Vocal opposition from the true heroes of 9/11 would be a politically heavy blow to a candidate who hopes to use his 9/11 legacy to win over voters of all partisan stripes.
Of course, there are firefighters who feel Giuliani did all he could to serve the department, that no one is perfect, and that no grudges should be held. But John Finucane, the founder of Advocates for a 9/11 Fallen Heroes Memorial and a retired fire lieutenant, said many firefighters hold a particular grudge against Giuliani for speeding up the cleaning process at Ground Zero in such a way that was disrespectful to the bodies of the dead responders. It is a debatable point, but Giuliani's action nonetheless left a bad taste in firefighters' mouths.

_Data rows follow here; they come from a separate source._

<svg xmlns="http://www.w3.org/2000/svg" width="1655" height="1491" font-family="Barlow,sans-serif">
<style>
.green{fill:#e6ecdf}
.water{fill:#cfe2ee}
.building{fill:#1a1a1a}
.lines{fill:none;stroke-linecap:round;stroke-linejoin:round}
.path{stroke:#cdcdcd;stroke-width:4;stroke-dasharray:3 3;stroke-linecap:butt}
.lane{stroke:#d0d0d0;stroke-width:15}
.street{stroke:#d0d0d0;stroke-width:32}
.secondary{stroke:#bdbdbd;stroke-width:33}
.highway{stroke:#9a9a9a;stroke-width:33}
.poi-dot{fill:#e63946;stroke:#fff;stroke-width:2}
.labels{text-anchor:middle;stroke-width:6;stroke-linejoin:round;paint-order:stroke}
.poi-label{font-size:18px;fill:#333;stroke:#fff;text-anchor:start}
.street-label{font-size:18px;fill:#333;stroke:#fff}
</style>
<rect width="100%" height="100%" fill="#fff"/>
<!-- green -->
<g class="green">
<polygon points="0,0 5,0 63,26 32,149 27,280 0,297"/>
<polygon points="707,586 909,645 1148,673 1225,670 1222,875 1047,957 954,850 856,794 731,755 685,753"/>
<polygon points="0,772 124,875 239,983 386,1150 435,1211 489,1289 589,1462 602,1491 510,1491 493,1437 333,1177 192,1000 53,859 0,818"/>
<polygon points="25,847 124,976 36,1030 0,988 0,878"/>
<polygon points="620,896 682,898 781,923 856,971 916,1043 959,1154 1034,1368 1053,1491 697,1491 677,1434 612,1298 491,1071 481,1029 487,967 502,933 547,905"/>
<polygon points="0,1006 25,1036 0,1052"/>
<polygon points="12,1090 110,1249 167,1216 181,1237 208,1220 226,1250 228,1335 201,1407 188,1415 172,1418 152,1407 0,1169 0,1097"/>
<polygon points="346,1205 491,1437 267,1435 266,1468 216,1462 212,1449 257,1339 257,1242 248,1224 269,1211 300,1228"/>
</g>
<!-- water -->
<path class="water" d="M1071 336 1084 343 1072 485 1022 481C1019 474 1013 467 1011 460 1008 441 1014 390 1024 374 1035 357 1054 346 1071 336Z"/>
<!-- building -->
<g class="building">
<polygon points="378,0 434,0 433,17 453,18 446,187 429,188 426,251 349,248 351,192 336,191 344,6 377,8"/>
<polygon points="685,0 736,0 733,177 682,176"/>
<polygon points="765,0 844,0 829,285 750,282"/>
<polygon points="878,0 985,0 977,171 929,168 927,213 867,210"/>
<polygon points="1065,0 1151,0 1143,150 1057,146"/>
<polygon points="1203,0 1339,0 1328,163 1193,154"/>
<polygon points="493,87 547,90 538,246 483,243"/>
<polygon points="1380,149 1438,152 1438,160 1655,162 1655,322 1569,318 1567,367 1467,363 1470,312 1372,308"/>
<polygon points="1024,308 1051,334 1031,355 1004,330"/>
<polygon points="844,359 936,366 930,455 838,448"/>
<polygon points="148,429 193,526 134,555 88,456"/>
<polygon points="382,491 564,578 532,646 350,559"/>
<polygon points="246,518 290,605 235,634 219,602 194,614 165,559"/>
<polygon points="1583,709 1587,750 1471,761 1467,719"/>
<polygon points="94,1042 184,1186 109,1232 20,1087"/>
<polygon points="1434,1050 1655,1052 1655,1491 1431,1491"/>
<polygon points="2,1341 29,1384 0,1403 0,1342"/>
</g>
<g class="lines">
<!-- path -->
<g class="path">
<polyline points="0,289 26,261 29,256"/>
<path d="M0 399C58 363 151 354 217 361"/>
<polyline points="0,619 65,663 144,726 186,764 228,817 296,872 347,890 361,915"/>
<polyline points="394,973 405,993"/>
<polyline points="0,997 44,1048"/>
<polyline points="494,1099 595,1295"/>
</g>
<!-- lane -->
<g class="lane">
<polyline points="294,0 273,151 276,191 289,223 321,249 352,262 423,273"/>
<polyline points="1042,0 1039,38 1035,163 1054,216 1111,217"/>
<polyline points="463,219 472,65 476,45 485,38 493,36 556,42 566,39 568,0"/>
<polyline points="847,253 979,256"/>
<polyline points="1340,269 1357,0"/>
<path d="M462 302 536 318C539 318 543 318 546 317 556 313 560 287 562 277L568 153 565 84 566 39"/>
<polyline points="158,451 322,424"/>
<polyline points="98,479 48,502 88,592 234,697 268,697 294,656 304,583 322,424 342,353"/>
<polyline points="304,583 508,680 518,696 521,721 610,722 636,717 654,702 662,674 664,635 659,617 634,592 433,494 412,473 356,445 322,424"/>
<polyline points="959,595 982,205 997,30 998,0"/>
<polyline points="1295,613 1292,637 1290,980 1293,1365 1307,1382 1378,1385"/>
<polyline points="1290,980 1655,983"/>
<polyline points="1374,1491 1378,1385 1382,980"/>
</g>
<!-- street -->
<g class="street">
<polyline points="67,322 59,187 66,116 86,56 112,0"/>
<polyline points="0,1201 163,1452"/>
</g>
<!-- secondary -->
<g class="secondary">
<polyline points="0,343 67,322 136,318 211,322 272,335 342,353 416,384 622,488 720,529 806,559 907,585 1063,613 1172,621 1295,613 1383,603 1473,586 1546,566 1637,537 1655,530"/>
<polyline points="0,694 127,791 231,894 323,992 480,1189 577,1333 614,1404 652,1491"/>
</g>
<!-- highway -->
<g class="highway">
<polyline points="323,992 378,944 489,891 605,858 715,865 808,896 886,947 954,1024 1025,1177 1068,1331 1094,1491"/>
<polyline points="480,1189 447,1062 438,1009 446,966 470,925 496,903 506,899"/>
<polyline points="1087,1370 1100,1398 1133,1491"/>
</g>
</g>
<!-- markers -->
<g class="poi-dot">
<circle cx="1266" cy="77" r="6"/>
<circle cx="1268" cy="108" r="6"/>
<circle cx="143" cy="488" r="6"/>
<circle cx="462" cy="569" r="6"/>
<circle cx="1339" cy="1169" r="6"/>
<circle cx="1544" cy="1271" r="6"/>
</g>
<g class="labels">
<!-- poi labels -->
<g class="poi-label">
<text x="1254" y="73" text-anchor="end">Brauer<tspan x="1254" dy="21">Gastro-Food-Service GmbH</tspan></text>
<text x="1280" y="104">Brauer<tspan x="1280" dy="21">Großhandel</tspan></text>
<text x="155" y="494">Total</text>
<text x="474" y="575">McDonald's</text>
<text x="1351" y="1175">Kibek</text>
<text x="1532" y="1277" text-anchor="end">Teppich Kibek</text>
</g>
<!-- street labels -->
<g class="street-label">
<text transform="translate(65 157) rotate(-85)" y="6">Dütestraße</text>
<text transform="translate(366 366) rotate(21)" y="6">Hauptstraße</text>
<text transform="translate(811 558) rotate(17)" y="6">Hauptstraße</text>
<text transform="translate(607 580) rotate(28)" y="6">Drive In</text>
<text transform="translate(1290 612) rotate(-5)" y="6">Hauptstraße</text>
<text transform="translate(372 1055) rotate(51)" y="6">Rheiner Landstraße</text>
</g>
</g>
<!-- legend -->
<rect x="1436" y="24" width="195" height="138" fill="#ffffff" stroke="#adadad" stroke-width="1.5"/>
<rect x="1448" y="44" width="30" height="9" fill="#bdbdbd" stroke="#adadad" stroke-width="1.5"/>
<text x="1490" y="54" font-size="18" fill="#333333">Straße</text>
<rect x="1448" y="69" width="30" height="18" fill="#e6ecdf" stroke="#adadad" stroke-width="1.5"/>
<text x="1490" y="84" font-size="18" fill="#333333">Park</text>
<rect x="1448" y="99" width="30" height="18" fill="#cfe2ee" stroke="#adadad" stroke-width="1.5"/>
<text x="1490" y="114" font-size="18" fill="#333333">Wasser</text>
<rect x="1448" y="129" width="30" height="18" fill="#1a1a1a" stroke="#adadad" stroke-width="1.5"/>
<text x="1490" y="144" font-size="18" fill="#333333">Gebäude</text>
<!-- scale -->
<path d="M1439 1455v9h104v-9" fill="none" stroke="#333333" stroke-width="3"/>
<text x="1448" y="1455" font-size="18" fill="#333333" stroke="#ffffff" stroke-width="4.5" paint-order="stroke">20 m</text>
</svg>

Moreover, Finucane claims that firefighters are aware that although Giuliani often publicly said he appreciated their work and stood by their fellow department members on the rubble that once made up the twin towers, he had also denied firefighters raises they thought they were entitled to and was excessively thrifty when making resources available for the department.
"Words are very easy to say, but it's the tangible things that count," Finucane says. "What has he done for the firemen? He's no friend of the firemen."